Meine Güte, was hatte ich einen Spaß an diesem Buch! Gut, jetzt mag man mir unterstellen, dass ich einen Hang zum Makabren hätte, aber ich finde diese Geschichte ungemein spannend. Heute verurteilen wir natürlich – und zu Recht! – die Todesstrafe und blicken mit Abscheu auf grausame Hinrichtungsarten wie das Rädern, aber für jemanden, der im 17. Jahrhundert lebte, gehörten diese Dinge nun mal zum ganz normalen Alltag. Besonders interessant ist dabei, dass man diese Strafen befürwortete, ihrem Vollzug mit großem Vergnügen beiwohnte und gleichzeitig den Vollstrecker verachtete. Ein Verhalten, das sich übrigens auch zu Zeiten des „Siebten“ nicht geändert hatte.

 

Das Buch bietet einen guten Überblick, ist an manchen Stellen grausig, an anderen sehr unterhaltsam. Übrigens wird keineswegs nur Mitgefühl mit dem aus der Gesellschaft ausgeschlossenen Scharfrichter geweckt, im Gegenteil wird auch deutlich, welche Privilegien und Vorteile zu diesem Stand gehörten.

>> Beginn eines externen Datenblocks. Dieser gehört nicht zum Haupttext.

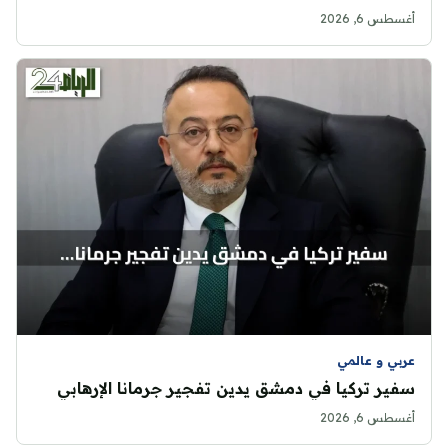
أغسطس 6, 2026
عربي و عالمي
سفير تركيا في دمشق يدين تفجير جرمانا الإرهابي
أغسطس 6, 2026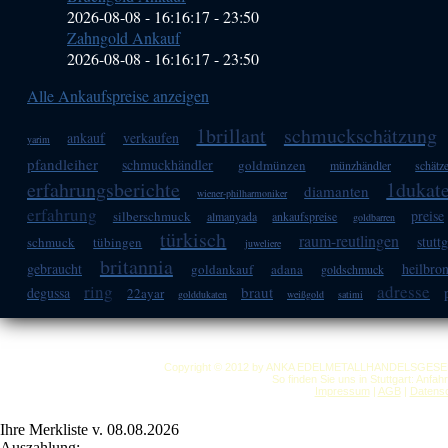
2026-08-08 - 16:16:17
-
23:50
Zahngold Ankauf
2026-08-08 - 16:16:17
-
23:50
Alle Ankaufspreise anzeigen
1brillant
schmuckschätzung
ankauf
verkaufen
yarim
pfandleiher
schmuckhändler
goldmünzen
münzhändler
schätz
erfahrungsberichte
1dukat
diamanten
wiener-philharmoniker
erfahrung
preise
silberschmuck
almanyada
ankaufspreise
goldbarren
türkisch
raum-reutlingen
stuttg
schmuck
tübingen
juweliere
britannia
gebraucht
heilbro
goldankauf
adana
goldschmuck
ring
adresse
braut
degussa
22ayar
golddukaten
weißgold
satimi
Copyright © 2012 by ANKA EDELMETALLHANDELSGESELLSC
So finden Sie uns in Stuttgart: Anfa
Impressum
|
AGB
|
Datensc
Ihre Merkliste v. 08.08.2026
Auszahlung: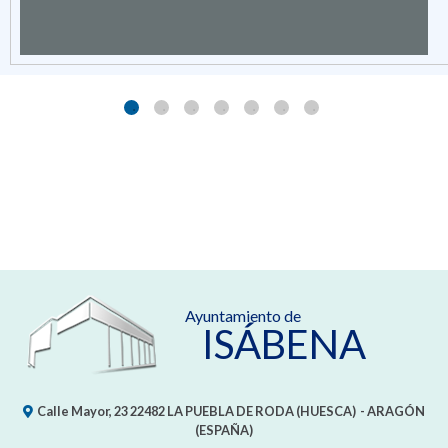
Ayuntamiento de
ISÁBENA
Calle Mayor, 23
22482
LA PUEBLA DE RODA (HUESCA)
- ARAGÓN
(ESPAÑA)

Zu meiner eigenen Überraschung stellte ich fest, dass mir Hippolyte ungeheuer sympathisch war, auch und gerade dann, wenn er sich so benahm, wie man es von ihm erwartete. Die 350 Seiten lasen sich viel zu schnell weg, ich hätte gerne noch länger am Leben dieser ungewöhnlichen Familie teilgenommen.

 

Fazit: Toller historischer Roman mit schwarzem Humor. Informativ und gleichzeitig sehr unterhaltsam!

 

Den Titel der Rezi habe ich mir übrigens aus dem Familienwappen der Pibracs ausgeliehen. Und als Schlusszitat habe ich noch einen kleinen Einblick in die Ausbildung eines angehenden Henkers…

»Es ist sehr wichtig, daß die beiden Holme genau senkrecht stehen, sonst gleitet das Fallbeil nicht richtig und schneidet schlecht. Dann mußt du den Kopf mit dem Messer abtrennen. Das ist eine schmutzige Arbeit und macht bei den Zuschauern keinen guten Eindruck.«

Kommentare

Jendrik Spehl kommentierte am 24. April 2015 um 12:16

Das klingt sehr interessant. Danke für diese Rezension ich werdee mir das Buch mal näher anschauen.